Por Ana Lúcia Lutterbach-Holck

“…ser contemporâneo é, antes de tudo, uma questão de coragem: porque significa ser capaz não apenas de manter fixo o olhar no escuro da época, mas também de perceber nesse escuro uma luz que, dirigida para nós, distancia-se infinitamente de nós. Ou ainda: ser pontual num compromisso ao qual se pode apenas faltar”.
Giorgio Agamben[1]

A psicanálise freudiana promoveu um verdadeiro reviramento na moral vitoriana e, em consequência, na família, ao fundamentar a ordem social na morte do Pai e no incesto e colocar o mito edípico no centro da subjetividade, ao explorar a sexualidade infantil e a fixação pulsional, ao interrogar-se sobre a sexualidade feminina, retirar a homossexualidade da classificação patológica etc.

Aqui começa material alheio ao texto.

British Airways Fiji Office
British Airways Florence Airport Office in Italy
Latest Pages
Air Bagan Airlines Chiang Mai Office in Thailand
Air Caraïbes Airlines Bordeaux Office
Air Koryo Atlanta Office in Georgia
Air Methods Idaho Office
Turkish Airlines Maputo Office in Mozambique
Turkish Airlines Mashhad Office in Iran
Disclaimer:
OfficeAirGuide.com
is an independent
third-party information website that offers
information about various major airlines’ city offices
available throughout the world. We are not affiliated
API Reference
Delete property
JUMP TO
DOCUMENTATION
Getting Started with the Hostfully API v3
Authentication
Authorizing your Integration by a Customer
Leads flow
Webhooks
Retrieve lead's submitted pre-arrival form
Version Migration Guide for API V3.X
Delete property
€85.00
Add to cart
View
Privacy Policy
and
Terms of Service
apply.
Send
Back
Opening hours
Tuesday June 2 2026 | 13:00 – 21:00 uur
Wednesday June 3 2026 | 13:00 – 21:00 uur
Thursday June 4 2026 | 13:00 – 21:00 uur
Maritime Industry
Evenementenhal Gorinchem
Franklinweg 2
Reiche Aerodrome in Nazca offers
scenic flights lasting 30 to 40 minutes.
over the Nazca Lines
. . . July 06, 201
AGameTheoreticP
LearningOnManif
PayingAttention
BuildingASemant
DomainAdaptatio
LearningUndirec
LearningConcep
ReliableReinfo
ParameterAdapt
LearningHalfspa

Depois de Freud, uma certa psicanálise, ao valorizar um ego forte e cheio de “força de vontade”, propiciou uma interpretação dos sintomas que deixava recair sobre os pais a culpa pelos sintomas do sujeito, desresponsabilizando-o por seu destino. Ou seja, a culpa era da mãe, deixando a psicanálise confundir-se com uma educação ou tentativa de normalização do comportamento. E hoje vemos a atualização de tal prática no conhecido jargão que se popularizou como “qualidade de vida”: padrões de alimentação, exercícios, medicalização e objetos de consumo que supostamente garantiriam longevidade e uma vida “saudável”, ignorando que nossas ações são orientadas por outras coordenadas que não podem ser expressas, nem impressas em receitas ideais.

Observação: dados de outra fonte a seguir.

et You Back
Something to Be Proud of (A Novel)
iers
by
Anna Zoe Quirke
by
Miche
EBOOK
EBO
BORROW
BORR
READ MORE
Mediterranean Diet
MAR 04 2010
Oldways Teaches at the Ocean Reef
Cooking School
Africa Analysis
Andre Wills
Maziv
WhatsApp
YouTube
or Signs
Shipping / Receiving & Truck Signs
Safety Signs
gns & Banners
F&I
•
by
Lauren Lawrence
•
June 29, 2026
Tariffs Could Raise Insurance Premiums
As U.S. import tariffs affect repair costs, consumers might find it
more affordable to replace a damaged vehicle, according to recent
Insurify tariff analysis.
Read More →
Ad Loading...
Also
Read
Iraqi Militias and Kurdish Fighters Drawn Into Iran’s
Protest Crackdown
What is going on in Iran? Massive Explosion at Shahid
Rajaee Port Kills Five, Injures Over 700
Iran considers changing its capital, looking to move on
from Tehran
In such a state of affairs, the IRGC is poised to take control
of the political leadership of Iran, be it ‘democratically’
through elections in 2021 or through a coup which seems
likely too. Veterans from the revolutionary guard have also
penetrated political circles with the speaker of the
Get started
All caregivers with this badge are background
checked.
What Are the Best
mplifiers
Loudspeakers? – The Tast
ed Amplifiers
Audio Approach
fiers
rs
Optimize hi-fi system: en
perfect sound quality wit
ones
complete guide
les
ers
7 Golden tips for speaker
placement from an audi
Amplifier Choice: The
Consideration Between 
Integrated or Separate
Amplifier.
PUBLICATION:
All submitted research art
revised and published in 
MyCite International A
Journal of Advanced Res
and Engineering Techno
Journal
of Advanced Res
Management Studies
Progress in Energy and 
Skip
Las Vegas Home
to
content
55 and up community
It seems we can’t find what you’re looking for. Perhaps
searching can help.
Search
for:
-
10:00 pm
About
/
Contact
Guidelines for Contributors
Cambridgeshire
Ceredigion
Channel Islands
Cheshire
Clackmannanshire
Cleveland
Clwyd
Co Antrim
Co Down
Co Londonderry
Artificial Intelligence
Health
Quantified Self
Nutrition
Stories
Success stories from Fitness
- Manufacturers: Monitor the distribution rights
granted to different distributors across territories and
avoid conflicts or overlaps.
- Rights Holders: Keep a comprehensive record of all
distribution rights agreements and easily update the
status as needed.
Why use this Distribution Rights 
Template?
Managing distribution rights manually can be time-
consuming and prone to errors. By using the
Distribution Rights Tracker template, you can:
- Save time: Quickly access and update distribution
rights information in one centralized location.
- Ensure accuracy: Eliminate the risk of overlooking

Lacan recupera e inova a experiência analítica ao promover, inicialmente, o mito à estrutura e o inconsciente estruturado como linguagem. A família é reduzida a seus elementos estruturais, e uma nova formalização, os discursos como matemas permitiram pensar as relações como laços. Mais tarde, o aforismo de Lacan “não há relação sexual” coloca em primeiro plano o gozo singular traçado pelos vazios deixados pelos significantes no corpo, cujas vias de satisfação, no final de uma análise tornam-se sinthoma como invenção com o quê do gozo resta como pura reiteração do mesmo.

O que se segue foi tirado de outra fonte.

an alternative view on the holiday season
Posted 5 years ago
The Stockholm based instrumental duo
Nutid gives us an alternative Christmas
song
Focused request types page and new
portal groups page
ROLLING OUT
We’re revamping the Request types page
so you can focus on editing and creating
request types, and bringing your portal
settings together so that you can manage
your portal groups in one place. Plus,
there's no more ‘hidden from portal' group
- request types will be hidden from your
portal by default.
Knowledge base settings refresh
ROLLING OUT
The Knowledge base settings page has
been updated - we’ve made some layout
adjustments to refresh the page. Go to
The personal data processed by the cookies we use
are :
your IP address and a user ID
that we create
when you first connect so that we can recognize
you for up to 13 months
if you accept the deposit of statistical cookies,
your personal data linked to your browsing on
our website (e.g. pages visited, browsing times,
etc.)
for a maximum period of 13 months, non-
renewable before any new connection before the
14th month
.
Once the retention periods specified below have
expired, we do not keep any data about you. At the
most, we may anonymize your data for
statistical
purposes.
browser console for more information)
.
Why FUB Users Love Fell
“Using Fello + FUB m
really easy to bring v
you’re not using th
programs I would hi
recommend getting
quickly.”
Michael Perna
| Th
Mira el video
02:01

Nessa perspectiva, há uma movimentação de lugares e funções e um sem saber, que nos deixa no escuro de nossa época. Esse Encontro sobre os “Assuntos de família” nos instiga à coragem, coragem para explorar o contemporâneo, sempre inapreensível, a partir de nossa prática cotidiana, quando homens, mulheres, pais e filhos, rompem com a tradição patriarcal e nos convidam à invenção.

NOTAS

  1. Agamben, G. (2009), O que é contemporâneo? E outros ensaios, Chapecó: Argos editor da Unochapecó.